[EXERCISE INPUTS Boundary: Start]
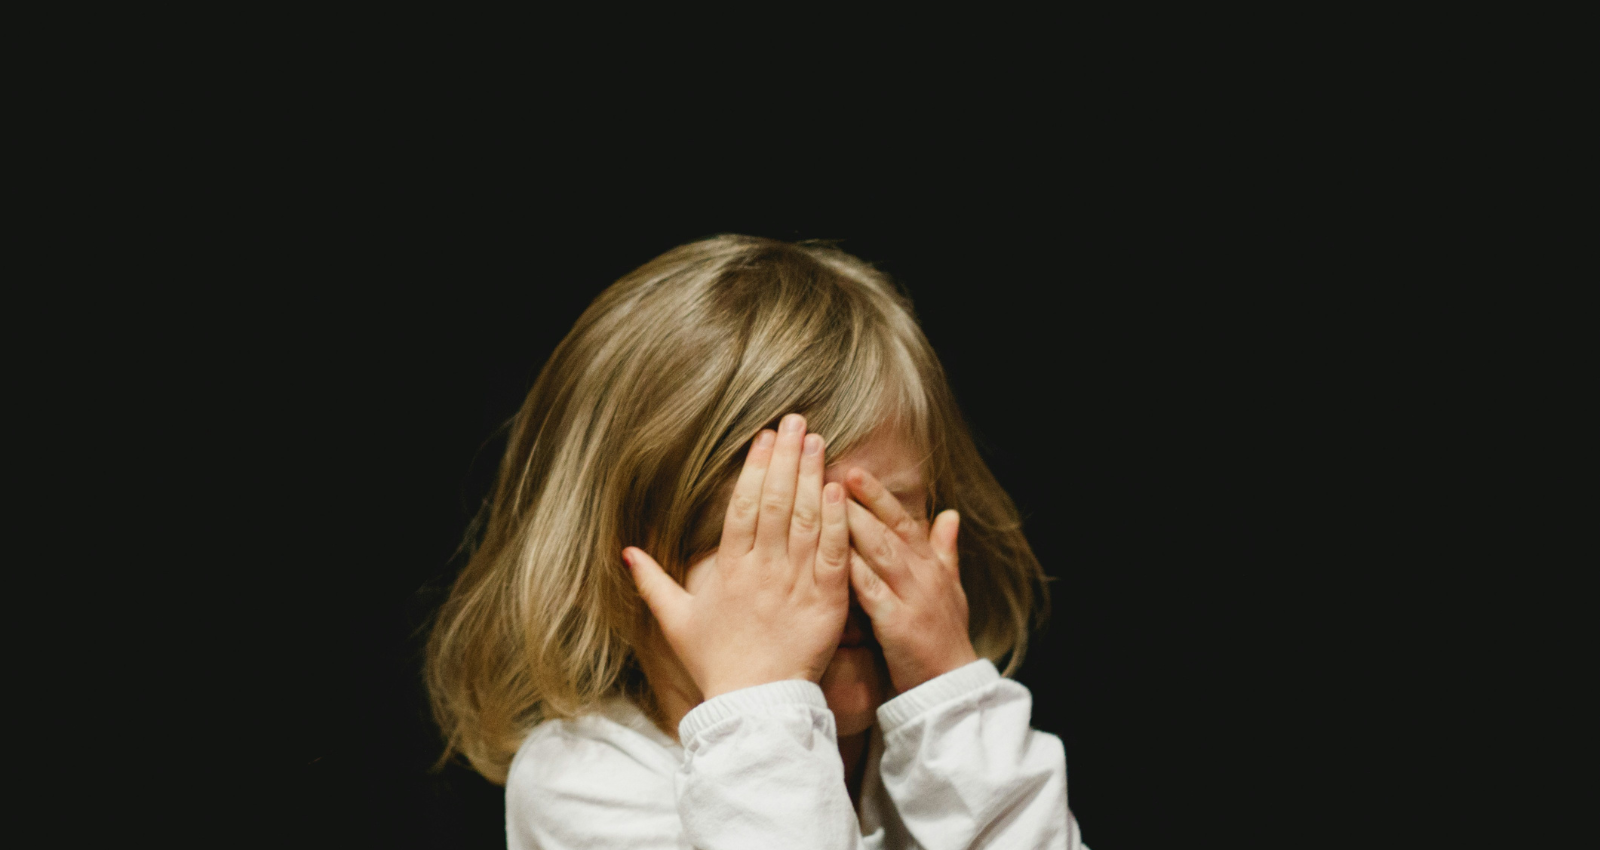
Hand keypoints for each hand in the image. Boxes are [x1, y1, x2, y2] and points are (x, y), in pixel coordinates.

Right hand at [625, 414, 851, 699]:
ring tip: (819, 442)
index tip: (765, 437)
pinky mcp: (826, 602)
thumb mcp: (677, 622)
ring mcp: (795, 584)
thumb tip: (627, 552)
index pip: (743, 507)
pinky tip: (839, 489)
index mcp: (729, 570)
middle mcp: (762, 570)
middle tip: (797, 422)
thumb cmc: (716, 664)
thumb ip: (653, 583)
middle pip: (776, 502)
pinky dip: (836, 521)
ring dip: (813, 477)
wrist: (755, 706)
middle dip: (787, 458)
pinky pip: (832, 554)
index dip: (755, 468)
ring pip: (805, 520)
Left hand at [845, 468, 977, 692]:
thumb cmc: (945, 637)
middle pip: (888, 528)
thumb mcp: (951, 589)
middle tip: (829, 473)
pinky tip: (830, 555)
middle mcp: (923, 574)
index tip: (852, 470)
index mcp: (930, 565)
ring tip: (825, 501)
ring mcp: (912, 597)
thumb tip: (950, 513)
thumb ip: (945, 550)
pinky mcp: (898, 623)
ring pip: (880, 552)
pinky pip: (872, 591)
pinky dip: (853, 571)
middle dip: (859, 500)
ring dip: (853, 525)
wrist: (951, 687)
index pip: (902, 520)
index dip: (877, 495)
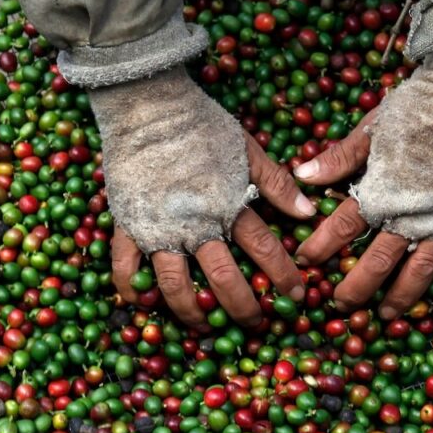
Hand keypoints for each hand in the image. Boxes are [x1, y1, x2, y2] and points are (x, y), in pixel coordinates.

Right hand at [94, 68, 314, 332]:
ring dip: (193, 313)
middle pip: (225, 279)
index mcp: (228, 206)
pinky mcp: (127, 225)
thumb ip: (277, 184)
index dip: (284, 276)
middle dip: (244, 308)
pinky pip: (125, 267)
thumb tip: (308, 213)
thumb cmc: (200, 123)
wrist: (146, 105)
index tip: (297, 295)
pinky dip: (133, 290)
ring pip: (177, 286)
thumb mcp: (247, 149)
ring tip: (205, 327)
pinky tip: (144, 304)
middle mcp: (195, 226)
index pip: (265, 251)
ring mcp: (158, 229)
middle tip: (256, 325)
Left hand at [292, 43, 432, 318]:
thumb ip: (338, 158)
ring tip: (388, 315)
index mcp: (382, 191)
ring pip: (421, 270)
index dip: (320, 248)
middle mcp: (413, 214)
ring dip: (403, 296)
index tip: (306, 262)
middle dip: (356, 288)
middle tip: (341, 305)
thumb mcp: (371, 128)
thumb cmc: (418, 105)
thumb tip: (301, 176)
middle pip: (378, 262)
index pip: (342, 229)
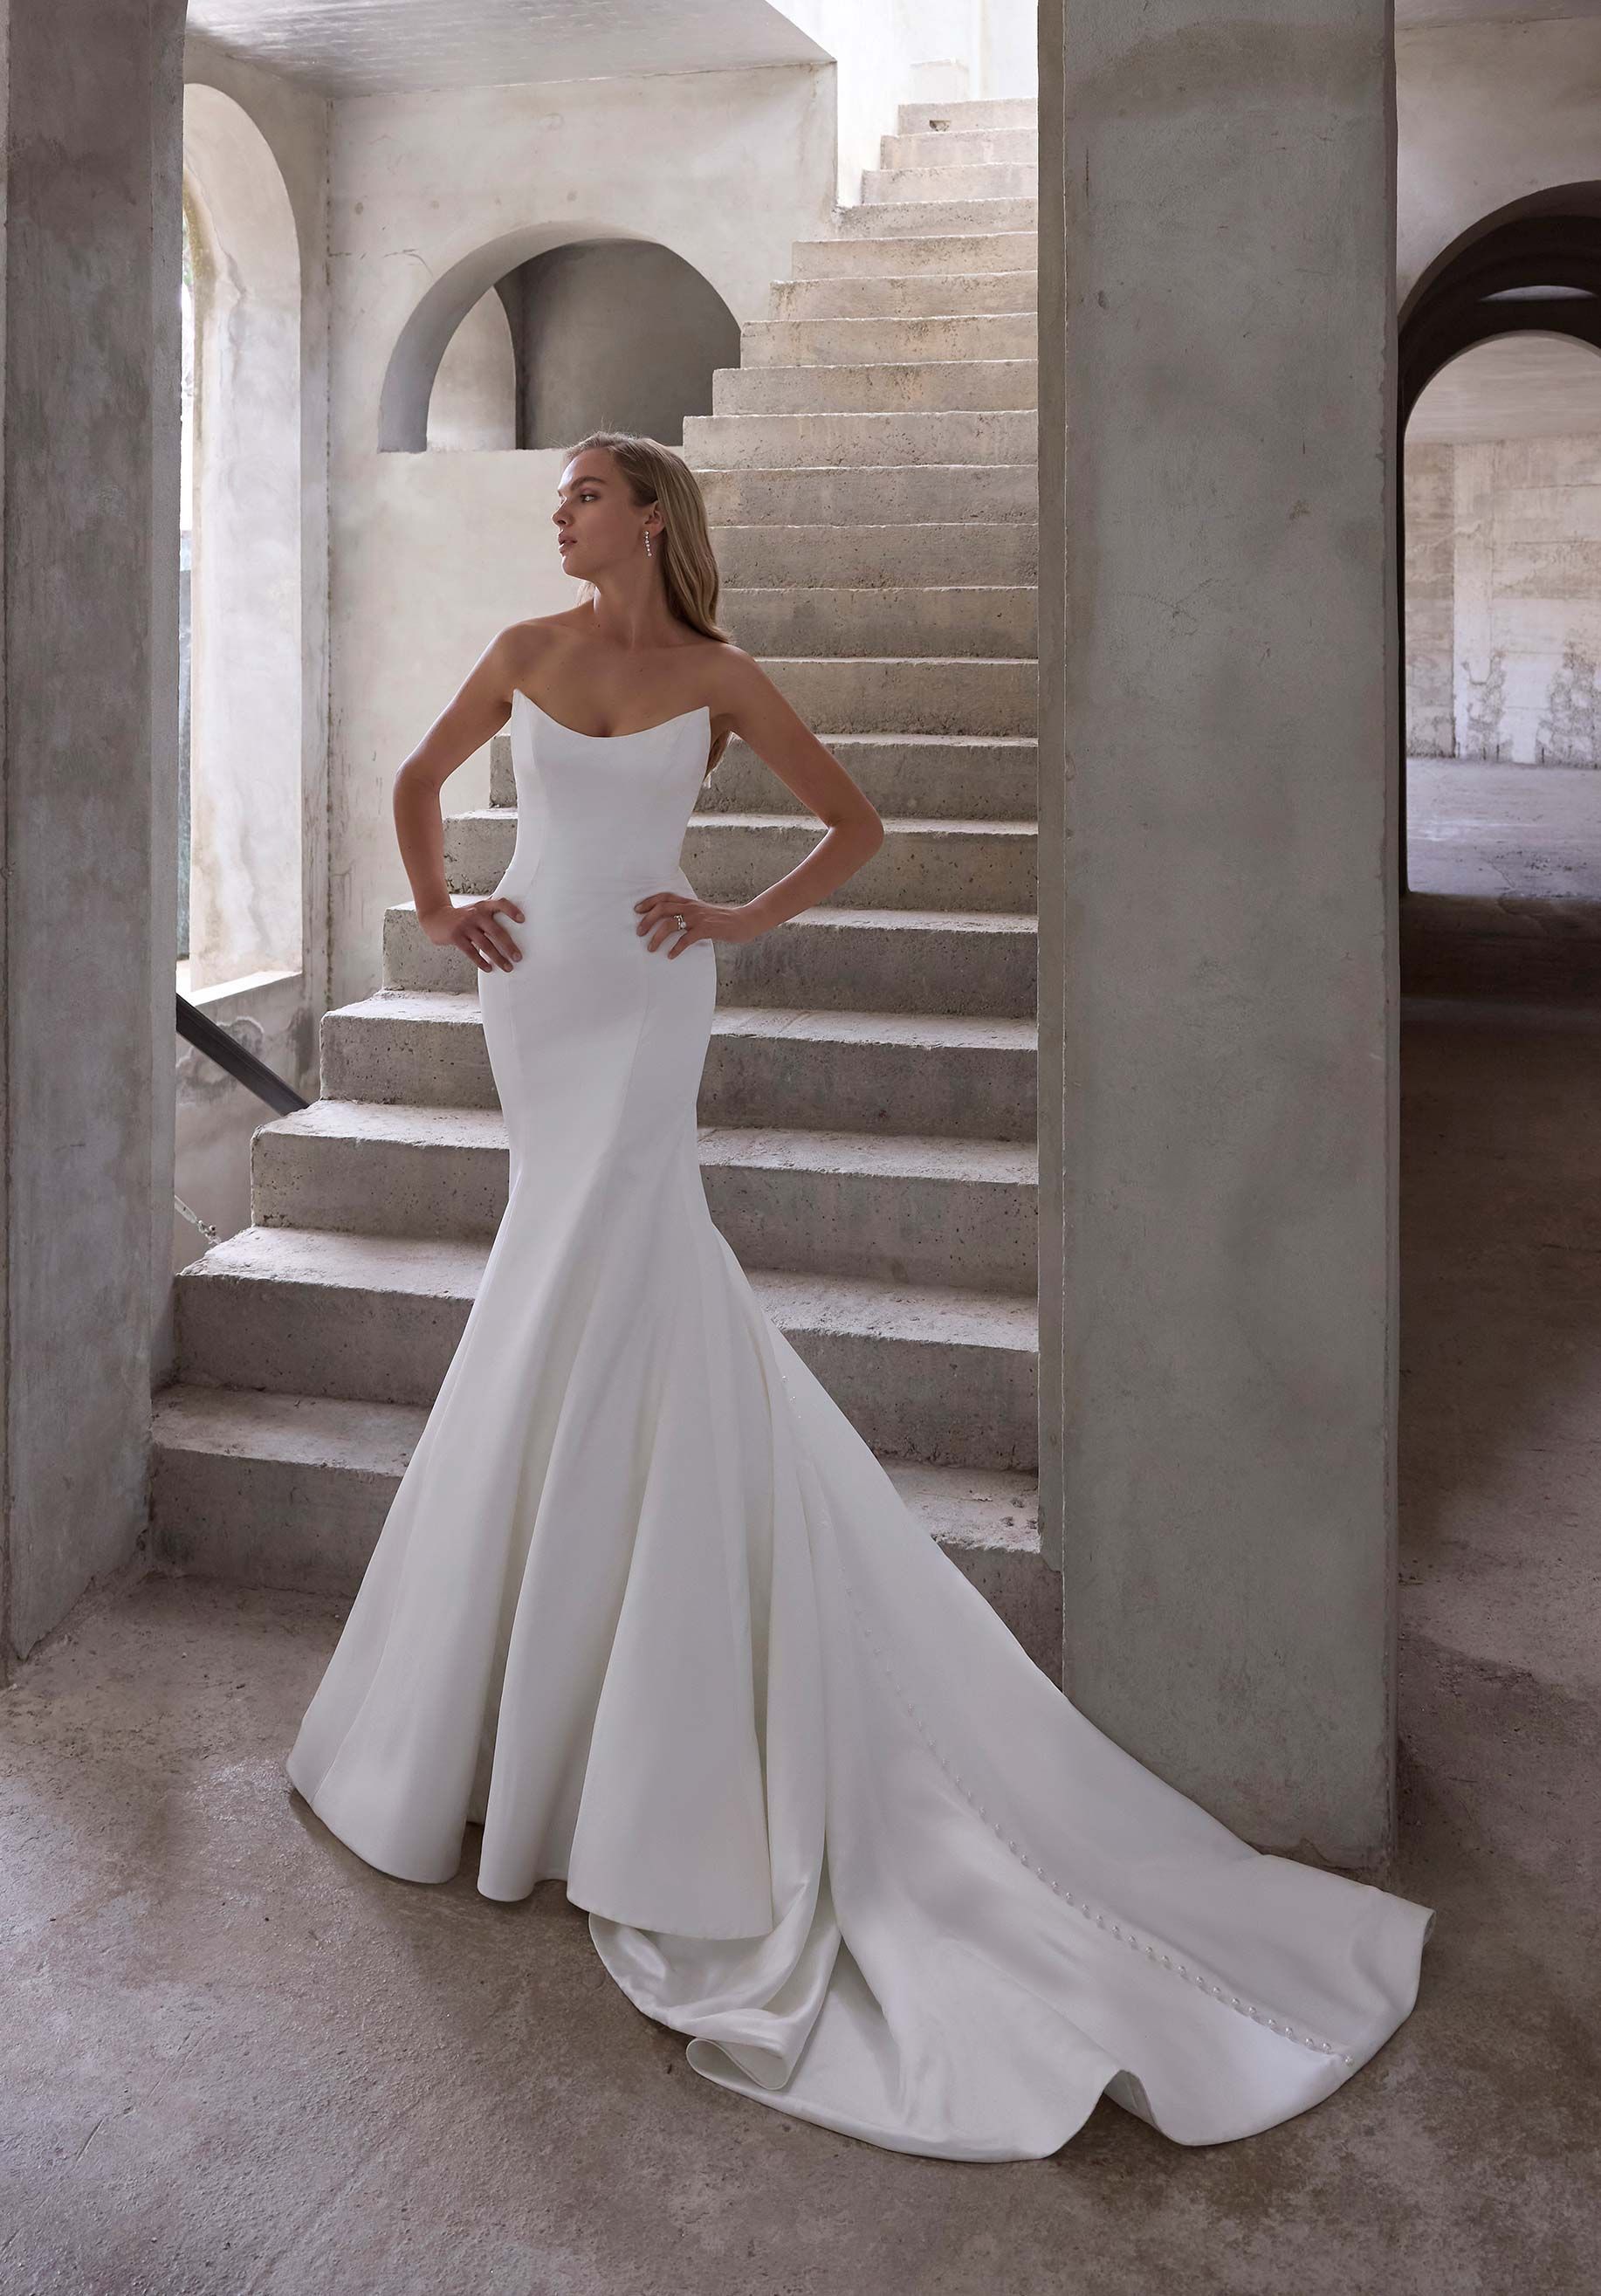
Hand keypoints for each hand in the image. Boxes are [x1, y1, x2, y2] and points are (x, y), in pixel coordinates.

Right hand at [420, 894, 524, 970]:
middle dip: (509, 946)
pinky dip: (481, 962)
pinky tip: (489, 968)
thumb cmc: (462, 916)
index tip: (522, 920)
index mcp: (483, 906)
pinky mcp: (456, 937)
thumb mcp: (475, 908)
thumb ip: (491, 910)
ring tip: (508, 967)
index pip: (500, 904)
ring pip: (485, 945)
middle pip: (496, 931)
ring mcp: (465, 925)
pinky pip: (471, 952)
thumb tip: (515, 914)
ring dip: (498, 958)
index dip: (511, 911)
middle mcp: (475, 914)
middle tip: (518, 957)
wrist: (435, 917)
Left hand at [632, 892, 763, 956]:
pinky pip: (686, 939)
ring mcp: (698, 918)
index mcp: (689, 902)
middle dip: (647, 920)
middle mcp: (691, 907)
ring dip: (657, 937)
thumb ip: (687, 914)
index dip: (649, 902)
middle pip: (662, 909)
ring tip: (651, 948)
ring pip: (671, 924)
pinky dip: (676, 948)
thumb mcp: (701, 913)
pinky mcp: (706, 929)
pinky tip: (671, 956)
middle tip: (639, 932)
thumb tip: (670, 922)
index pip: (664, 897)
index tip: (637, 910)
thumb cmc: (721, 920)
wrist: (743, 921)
[EXERCISE INPUTS Boundary: End]
Please reproduce the entries above exactly, from their first line to the line holding "middle tip: (341, 305)" inclusive, and nothing else; the pictures stay out.

▸ **TASK SOLUTION**
Hand keypoints for each hand in the image. Boxes are [x1, y1, x2, y2] and points are (x, y), in pixel coordinates.

Right hand at [625, 414, 851, 699]:
ring tip: (819, 442)
index tip: (765, 437)
pinky mcp: (826, 602)
thumb mcp: (677, 622)
ring mcp: (795, 584)
thumb tip: (627, 552)
index pip: (743, 507)
pinky tip: (839, 489)
index mcp: (729, 570)
middle mcp: (762, 570)
middle tip: (797, 422)
thumb cmc: (716, 664)
thumb ip: (653, 583)
middle pip: (776, 502)
pinky dip: (836, 521)
ring dip: (813, 477)
wrist: (755, 706)
middle dip: (787, 458)
pinky pip: (832, 554)
index dip: (755, 468)
ring pip: (805, 520)
Left hand at [845, 468, 977, 692]:
thumb cmc: (945, 637)
middle pip: (888, 528)
thumb mcp: (951, 589)
middle tip: (829, 473)
pinky tip: (830, 555)
middle mcp: (923, 574)
index tip: (852, 470)
index mcp: (930, 565)
ring tip: (825, 501)
ring mcp: (912, 597)
thumb tip: (950, 513)
thumb ip: (945, 550)
pinky mcp: (898, 623)
ring pip: (880, 552)
pinky pip: (872, 591)
pinky dip: (853, 571)
middle dip: (859, 500)
ring dip: (853, 525)
wrist: (951, 687)
index pip: (902, 520)
index dip: (877, 495)
Hand keypoints for each hand in the image. Boxes are [x1, y1, x2, y2] and points are (x, y), in pixel coordinates.

Right hand at [94, 68, 314, 332]:
ring dip: (193, 313)
middle pip: (225, 279)
index mcp: (228, 206)
pinky mcp: (127, 225)
thumb ip: (277, 184)
index dip: (284, 276)
middle dip: (244, 308)
pinky pip: (125, 267)
thumb tip: (308, 213)
thumb cmc: (200, 123)
wrist: (146, 105)
index tip: (297, 295)
pinky dip: (133, 290)
ring pip: (177, 286)
thumb mcp: (247, 149)
ring tip: (205, 327)
pinky tip: (144, 304)
middle mcp: (195, 226)
index pip: (265, 251)
ring mcp: (158, 229)
middle tip: (256, 325)
Left hand at [292, 43, 432, 318]:
thumb ip: (338, 158)
ring tip: (388, 315)
index mcp: (382, 191)
ring pip: (421, 270)
index dip: (320, 248)
middle mcp: (413, 214)
ring dip: (403, 296)
index tip: (306, 262)
middle dip: (356, 288)
middle tip: (341, 305)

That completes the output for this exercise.